Tek annesi veya babası olmayan kız çocuğu ben değilim. Fakat benim gibi olan kızlara baktığımda hepsi benim gibi değiller, soğukkanlılar yani. Hiç canları sıkılmadan, içtenlikle gülüyorlar mesela. Ama bazıları da acısından saçlarını kesiyor, kendi kuaförlüğü ile. Ben de kesmiştim saçlarımı. On iki yıl boyunca makas değmeyen saçımı bir hamle ile kesmiştim boynuma kadar. Elimize bir şey geçmiyor fakat acınız biraz da olsa diniyor diyebilirim.

"Kırık bir çiçeğim ben. Böyle çiçeği kim sever ki?"

Bunları düşünürken gözümden bir damla yaş aktı. Sonra iki, üç... Ağlarken uyuyakalmıştım o gece. Gözlerim yorgunluktan kapanmıştı.

Ertesi sabah Cute hızlıca üzerime atladı. Güzel sesiyle havladı ve yatağımdan kalktım. Her zamanki gibi rutin işlerimi yaptım. Bugün içimde güzel bir his vardı.

"Bir umuttur yaşamak."

Güzel günlerin gelmesini, koskoca bir günü mutlu bir şekilde geçirmek, üzülmemek, hayatı bir tespih gibi sallamayı beklemek umuttur. Bunların olmasını beklemek yaşamaktır. Yaşıyorum işte, küçük bir genç kız olsam da tek başıma yaşayabildiğimi fark edebiliyorum, bugün.

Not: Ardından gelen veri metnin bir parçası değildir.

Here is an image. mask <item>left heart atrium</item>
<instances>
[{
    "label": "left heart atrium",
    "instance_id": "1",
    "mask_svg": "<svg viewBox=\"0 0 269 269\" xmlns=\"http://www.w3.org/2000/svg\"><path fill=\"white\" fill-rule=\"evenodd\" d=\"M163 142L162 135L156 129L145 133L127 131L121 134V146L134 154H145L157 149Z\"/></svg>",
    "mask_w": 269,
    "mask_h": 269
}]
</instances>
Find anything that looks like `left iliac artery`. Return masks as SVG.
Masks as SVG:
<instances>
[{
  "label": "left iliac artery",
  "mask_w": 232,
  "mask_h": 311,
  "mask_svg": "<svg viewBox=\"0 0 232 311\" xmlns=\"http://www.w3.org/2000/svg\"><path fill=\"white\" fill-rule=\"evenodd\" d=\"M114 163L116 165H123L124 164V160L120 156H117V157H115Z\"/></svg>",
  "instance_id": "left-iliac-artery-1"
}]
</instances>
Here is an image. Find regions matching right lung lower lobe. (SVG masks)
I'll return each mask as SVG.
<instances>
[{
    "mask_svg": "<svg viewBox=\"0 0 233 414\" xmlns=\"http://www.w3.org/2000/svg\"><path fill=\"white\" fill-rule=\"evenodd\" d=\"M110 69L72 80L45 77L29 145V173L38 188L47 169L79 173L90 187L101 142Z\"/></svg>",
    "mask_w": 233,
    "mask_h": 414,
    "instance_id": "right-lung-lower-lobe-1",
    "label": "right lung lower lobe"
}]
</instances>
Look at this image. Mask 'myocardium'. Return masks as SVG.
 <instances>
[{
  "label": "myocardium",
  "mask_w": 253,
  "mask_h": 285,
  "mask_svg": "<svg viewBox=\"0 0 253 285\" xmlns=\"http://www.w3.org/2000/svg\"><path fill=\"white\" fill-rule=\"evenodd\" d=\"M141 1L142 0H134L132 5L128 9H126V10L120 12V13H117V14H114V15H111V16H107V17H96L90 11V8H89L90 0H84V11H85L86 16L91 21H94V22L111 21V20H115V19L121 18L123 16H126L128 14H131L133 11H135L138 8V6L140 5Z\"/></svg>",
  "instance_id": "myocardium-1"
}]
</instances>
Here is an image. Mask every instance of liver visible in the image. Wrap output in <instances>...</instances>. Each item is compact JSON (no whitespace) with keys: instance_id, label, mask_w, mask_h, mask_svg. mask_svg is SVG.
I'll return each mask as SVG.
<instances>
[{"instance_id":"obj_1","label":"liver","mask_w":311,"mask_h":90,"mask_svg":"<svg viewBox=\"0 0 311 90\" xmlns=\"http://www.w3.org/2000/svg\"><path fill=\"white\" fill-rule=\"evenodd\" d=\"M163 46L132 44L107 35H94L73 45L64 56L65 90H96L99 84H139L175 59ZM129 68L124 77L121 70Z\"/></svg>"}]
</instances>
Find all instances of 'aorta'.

İçimdeki mutluluk hissiyle yatağımı topladım, kahvaltımı yaptım ve saçlarımı taradım. Saçlarımı tararken uçlarının kırıldığını ve uzamadığını fark ettim. Böyle değildim ben. Hayatımda olup bitenlere, kıyafetlerimin renk uyumuna, yediğim yemeklere dikkat ettiğim kadar saçlarıma da dikkat ederdim. Niye boşlamıştım görünüşümü?

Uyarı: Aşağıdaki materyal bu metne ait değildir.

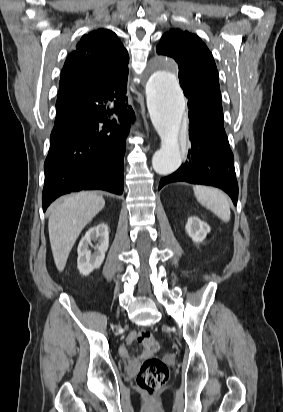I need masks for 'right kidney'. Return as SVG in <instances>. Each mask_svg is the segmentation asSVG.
<instances>
[{"label":"right kidney","instance_id":"1","mask_svg":"<svg viewBox=\"0 0 283 412\" xmlns=\"http://www.w3.org/2000/svg\"><path fill=\"white\" fill-rule=\"evenodd\" d=\"M92 242L96 243V245H93ZM108 245V226L101 223L91 227L78 245L77 267L79 272L83 275H88L94 269L99 268L105 259ZM89 246L94 249V252L89 249Z\"/></svg>","mask_w":283,"mask_h":412}]
</instances>
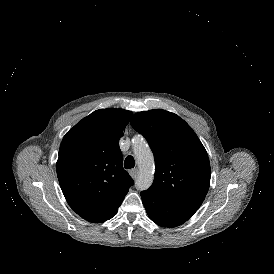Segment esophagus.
Segmentation results:
<instances>
[{"instance_id":"esophagus-1","label":"esophagus","mask_w":274,"mask_h":274,"mask_svg":"<svg viewBox=\"0 0 274 274\" xmlns=\"http://www.w3.org/2000/svg\"><path fill=\"white\" fill-rule=\"evenodd\" d=\"M129 174L131 175V177H132L133 179H136V177H137V175H138V170H137V168H134V169L130 170V171H129Z\"/></svg>"}]
</instances>
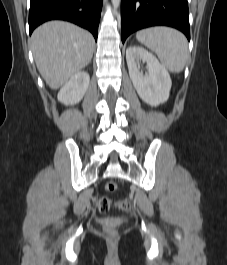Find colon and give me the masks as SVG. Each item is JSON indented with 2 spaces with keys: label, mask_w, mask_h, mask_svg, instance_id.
Returning <instances> with one entry per match:
<instances>
[{
  "label": "colon",
  "mask_w": 227,
  "mask_h": 265,
  "mask_svg": "<svg viewBox=\"0 0 227 265\" xmlns=\"http://www.w3.org/2000/svg\"><path fill=\"white\" fill-rule=\"evenodd\" d=\"M116 188L117 185L114 181H108L105 184V189L109 192H114ZM96 205L100 212L105 213L108 212L111 207V200L107 197H100L98 198ZM117 207L121 212L128 213L131 210V203L129 200L124 199L118 202ZM105 232L110 236L115 235V231L109 227L105 228Z\"/></svg>",
  "instance_id": "obj_1"
}]
</instances>
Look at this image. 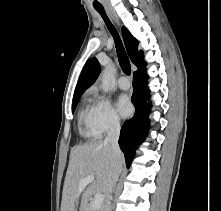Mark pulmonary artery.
I'll use <instances>...</instances> for the list:
<instances>
[{
  "mask_svg": "<svg viewBox=\"0 0 221 211\" xmlns=\"http://www.w3.org/2000/svg\"><path fill=\"white\" fill-rule=\"evenodd\" d=\"M118 86L120 89L127 90L130 87V83L126 77L122 76L118 79Z\"/></svg>",
  "mask_w": 221,
  "mask_h": 211,
  "instance_id": "1",
  "label": "pulmonary artery"
}]
</instances>
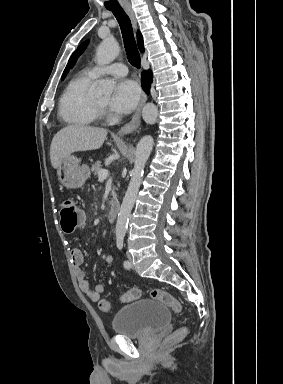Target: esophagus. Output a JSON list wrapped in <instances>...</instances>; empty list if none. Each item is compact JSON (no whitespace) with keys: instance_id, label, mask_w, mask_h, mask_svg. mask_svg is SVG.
<instances>
[{"instance_id":"1","label":"esophagus","mask_w":283,"mask_h":384,"mask_svg":"<svg viewBox=\"0 0 283 384\" xmlns=\"http://www.w3.org/2000/svg\"><path fill=\"white\" fill-rule=\"evenodd\" d=\"M124 9L126 13L129 15V18L131 20V23L134 27V29H137V20L135 17L134 10L132 9L131 6H124ZM147 100V95L145 93H142L141 99L139 101L138 107L135 110V113L133 114L132 119L128 124L123 125L121 129L118 131V135H127L130 134L131 132H134L135 130L138 129L141 121V110L143 105L146 103Z\"/></svg>"}]
</instances>
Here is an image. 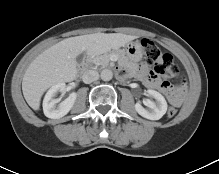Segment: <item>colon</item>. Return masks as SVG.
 <instances>
[{
    "label": "colon",
    "mask_w": 219,
    "mask_h": 174,
    "mask_svg": "<svg viewBox=\"0 0 219 174\" xmlns=\"http://www.w3.org/2000/svg\"><path fill=\"white\" fill-rule=\"evenodd\" d=\"M142 46L145 52L146 64L151 66L154 73L165 79L183 81L178 65L174 62L173 57L168 53H163L150 40L144 39ZM177 114V109L170 107L167 115L173 118Z\"/></svg>",
    "instance_id": "obj_1"
}]
</instances>
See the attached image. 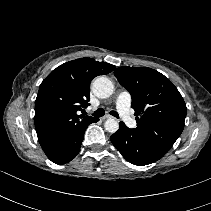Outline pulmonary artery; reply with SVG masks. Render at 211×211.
Masks as SVG:
<instances>
[{"instance_id": "obj_1", "label": "pulmonary artery", "mask_w": 211, "mask_h": 211, "mask_svg": "<svg viewBox=\"0 0 211 211\" xmlns=\"http://www.w3.org/2000/svg\"><path fill=\"white\" fill-rule=\"evenodd\" d=\"M131 95L127 91H122L116 99V109L123 121L130 128H135L137 123L131 114Z\"/></svg>"}]
</instances>
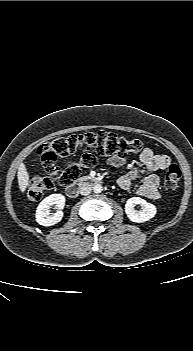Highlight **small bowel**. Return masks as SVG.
<instances>
[{"instance_id": "obj_1", "label": "small bowel", "mask_w": 193, "mask_h": 351, "mask_svg": "<svg viewBox=\"0 0 193 351\" xmlns=\"http://www.w3.org/2000/svg\"><path fill=\"white\" fill-rule=\"evenodd\" d=\"M107 163L113 167H122L126 164V159L121 155H111L106 159ZM140 161L143 163L146 174L142 175L139 168H133L118 179V185L122 190L130 191L141 197L151 200H158L161 195L159 191V177L156 172L166 168L170 163V158L165 154H156L150 148H145L140 154ZM140 179L138 185L134 182Z\"/></svg>"}]
</instances>
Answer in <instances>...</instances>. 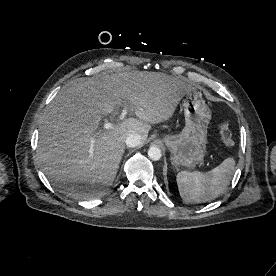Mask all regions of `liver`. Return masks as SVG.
Wrapping results in <instances>:
<instances>
[{"mask_svg":"<svg viewBox=\"0 0 276 276\" xmlns=\"http://www.w3.org/2000/svg\"><path fill=\"white\" fill-rule=\"evenodd\" d=\"M193 87L176 77L126 71L97 79L80 78L64 86L43 114L38 158L53 185L76 199L100 197L115 180L125 140L131 133L145 142L150 124L168 120ZM120 106L129 117L100 129L102 116Z\"/></svg>","mask_w":276,"mask_h":276,"instance_id":"6515ba94","label":"liver"}]
</instances>
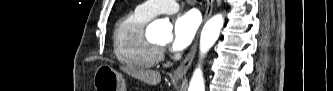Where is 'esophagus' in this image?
Instances as JSON below:
<instances>
[{"label":"esophagus","instance_id":"esophagus-1","mask_svg":"<svg viewBox=\"0 0 333 91\" xmlns=\"http://www.w3.org/2000/svg\"><path fill=\"white\" fill-rule=\"evenodd\" d=\"M213 0H206V12L203 18V23L204 24L209 17L212 14V10H213ZM197 45H198V38L195 40L194 44L192 45L189 53L187 54L186 58L184 59V61L175 69L174 71V77L176 78H181L183 76H185V74L187 73L188 69L191 66V63L195 57L196 54V50H197Z\"/></svg>","mask_w":333,"mask_h":91}]
</instances>
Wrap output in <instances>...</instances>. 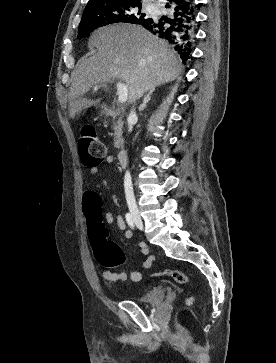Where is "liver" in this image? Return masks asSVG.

Bunları düşünürken birden telefon çaldı. Arayan patronumdu. Bugün yarı zamanlı iş varmış, beni çağırdı. Saat sekizi çeyrek geçe iş başı yapacaktım. Biraz uyumak için yatağıma geçtim. Gözlerimi kapattım. Biraz zaman geçtikten sonra tekrar uyandım. Yatağımdayken karşımdaki saate takıldı gözüm. Sekize geliyordu. "Eyvah işe geç kalacağım!" diyerek yatağımdan fırladım. Hemen hazırlandım, Ahsen ablayı öpüp evden çıktım. Ayın belli günlerinde kadın sağlığı merkezinde part time işe gidiyordum dediğim gibi. Hazır gitmişken saçlarım için neler yapabileceğimi de öğrendim. Bana bir karışım hazırlayacaklarını ve bu karışımı düzenlice kullanmam gerektiğini söyledi ilgilenen kişi. Ben de "peki" anlamında kafamı salladım. Bana stresten uzak durmamı, stresin saçları döktüğünü söyledi. Buna tamam diyemeden, nasıl duracağımı bana anlatmasını istedim. Yaşadıklarımın stresten uzak durmasını sağlayacak bir gerekçe söylemesini istedim. Söyleyemezdi, en fazla bunların bir gün geçeceğini veya kafama takmamam gerektiğini söylerdi. Bu yaşadıklarımı hiçbir şey geri getiremez ve bu yaşadıklarım hiçbir acımı dindiremez. Kaybettiklerimi bana geri veremez. Bu yüzden stresten dışarı durmak zor bir süreçti, ben için o da geveledi durdu.